As the efforts to revitalize downtown Canby intensify, one project that’s poised to — literally — change the local landscape is the construction of a gateway arch into downtown Canby at the Grant Street intersection.

City councilors — in their role as commissioners of the Urban Renewal Agency — got their first look in August at designs for the new monument proposed by Scott|Edwards Architecture.

The ultimate direction councilors chose was a blend of two design concepts, featuring flagstone pillars — in a uniquely Pacific Northwestern style already in use in the downtown core — and an arch heavily inspired by the iconic Encinitas Archway in Encinitas, Calif.

Last week, the council got their first look at this redesigned concept, with new renderings presented at the city’s Urban Renewal meeting on Wednesday. The architects brought day and night renderings, as well as mock-ups showing the arch amidst the new signage and infrastructure that would be installed as part of the downtown railroad quiet zone — another Urban Renewal project.

This had been requested by Councilor Greg Parker, who said he wanted to see what the city was “really” getting, as opposed to an idealized representation on paper.

Councilors were unanimous in their enthusiasm for the design, particularly the LED lighting which would spotlight the pillars, arch and “Canby” sign while shining twin beacons into the sky.

Councilor Sarah Spoon was among those who praised this new addition.

Councilor Parker was thrilled about a certain feature that had not been highlighted by Scott|Edwards during their previous presentation: the ability to change the color of the monument’s LED lighting via remote control. This could be used for holidays, city events and other observances.
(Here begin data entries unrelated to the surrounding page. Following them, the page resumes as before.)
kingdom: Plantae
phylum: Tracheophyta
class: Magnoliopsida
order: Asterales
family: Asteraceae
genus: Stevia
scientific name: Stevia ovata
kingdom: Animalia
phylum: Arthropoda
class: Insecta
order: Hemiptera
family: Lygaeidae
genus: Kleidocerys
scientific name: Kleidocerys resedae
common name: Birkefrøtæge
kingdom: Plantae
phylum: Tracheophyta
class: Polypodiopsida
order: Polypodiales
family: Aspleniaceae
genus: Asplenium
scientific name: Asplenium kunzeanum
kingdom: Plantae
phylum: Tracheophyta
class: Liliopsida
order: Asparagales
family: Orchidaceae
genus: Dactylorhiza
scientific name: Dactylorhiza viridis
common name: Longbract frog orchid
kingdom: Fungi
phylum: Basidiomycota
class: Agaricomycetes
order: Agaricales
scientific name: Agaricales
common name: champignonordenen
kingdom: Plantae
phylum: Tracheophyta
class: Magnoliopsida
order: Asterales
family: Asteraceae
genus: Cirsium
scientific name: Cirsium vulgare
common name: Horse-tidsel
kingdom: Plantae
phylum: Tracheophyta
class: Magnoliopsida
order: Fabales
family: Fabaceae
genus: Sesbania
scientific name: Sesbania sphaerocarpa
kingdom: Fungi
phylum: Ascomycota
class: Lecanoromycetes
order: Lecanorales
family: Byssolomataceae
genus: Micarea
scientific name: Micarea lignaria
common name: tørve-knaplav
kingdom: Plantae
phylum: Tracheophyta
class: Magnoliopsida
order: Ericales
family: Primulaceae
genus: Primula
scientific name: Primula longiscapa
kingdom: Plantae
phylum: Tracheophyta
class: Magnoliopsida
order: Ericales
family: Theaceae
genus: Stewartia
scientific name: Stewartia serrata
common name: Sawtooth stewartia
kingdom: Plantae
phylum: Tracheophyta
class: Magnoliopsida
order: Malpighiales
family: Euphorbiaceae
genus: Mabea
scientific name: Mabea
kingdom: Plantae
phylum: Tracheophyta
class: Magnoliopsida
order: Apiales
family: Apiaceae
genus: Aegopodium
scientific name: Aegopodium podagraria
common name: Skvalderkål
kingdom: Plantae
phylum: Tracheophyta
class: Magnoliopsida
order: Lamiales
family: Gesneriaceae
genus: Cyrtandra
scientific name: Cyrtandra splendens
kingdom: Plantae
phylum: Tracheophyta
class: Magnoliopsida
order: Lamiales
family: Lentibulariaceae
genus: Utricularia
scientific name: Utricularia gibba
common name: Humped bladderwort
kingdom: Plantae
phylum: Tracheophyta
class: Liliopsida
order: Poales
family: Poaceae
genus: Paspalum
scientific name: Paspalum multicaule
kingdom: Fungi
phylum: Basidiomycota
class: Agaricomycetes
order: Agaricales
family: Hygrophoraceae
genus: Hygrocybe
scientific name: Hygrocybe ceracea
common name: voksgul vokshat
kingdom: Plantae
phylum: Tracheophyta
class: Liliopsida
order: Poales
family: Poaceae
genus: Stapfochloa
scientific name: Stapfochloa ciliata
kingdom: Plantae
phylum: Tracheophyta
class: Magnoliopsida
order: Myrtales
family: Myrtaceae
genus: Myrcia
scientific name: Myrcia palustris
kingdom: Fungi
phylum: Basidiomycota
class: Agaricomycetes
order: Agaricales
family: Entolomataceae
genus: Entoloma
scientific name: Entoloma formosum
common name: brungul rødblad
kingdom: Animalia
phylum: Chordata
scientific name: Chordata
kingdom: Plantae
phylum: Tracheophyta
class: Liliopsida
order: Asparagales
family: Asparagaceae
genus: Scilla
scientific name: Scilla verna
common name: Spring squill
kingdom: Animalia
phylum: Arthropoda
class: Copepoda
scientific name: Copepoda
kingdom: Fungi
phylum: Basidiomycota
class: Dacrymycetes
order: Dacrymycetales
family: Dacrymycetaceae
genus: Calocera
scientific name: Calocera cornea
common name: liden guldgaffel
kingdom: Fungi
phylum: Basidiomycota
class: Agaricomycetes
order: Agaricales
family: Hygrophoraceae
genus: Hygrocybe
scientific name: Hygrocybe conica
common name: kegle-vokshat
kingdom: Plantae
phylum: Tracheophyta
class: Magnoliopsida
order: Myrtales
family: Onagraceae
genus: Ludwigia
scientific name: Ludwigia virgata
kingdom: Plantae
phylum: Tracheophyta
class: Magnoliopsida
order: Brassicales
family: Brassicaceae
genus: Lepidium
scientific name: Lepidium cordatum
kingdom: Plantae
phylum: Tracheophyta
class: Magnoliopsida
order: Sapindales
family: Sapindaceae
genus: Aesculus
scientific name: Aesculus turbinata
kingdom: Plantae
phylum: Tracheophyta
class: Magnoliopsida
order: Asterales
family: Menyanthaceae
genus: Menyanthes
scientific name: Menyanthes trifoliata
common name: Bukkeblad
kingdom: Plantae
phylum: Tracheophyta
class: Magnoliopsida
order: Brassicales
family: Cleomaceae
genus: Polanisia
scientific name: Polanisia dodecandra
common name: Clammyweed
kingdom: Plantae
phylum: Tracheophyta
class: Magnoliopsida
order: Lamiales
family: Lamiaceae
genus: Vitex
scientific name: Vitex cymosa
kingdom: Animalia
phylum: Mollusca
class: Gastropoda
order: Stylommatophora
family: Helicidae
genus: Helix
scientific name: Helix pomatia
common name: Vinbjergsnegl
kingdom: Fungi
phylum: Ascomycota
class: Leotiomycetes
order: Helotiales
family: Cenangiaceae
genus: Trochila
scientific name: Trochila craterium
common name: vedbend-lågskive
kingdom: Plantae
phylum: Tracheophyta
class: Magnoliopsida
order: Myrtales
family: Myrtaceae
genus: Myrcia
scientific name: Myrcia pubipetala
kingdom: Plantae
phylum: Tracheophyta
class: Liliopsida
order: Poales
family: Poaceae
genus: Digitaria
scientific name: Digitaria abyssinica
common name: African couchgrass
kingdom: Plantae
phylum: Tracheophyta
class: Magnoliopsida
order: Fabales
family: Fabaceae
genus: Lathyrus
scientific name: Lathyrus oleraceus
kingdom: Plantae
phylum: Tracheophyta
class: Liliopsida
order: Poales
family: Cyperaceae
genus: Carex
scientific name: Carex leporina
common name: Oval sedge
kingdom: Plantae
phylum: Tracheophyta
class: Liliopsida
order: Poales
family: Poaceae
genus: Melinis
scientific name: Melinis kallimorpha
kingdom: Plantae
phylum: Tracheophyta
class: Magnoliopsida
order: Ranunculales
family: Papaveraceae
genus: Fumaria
Preliminary construction estimates for the project are $240,600, financed through urban renewal funds. This figure includes insurance, bonding and a 10 percent contingency.

Council President Tim Dale, who also serves as chair of the Urban Renewal Agency, said they plan to put the project out for bid in January. They also hope to coordinate construction with the installation of the quiet zone improvements.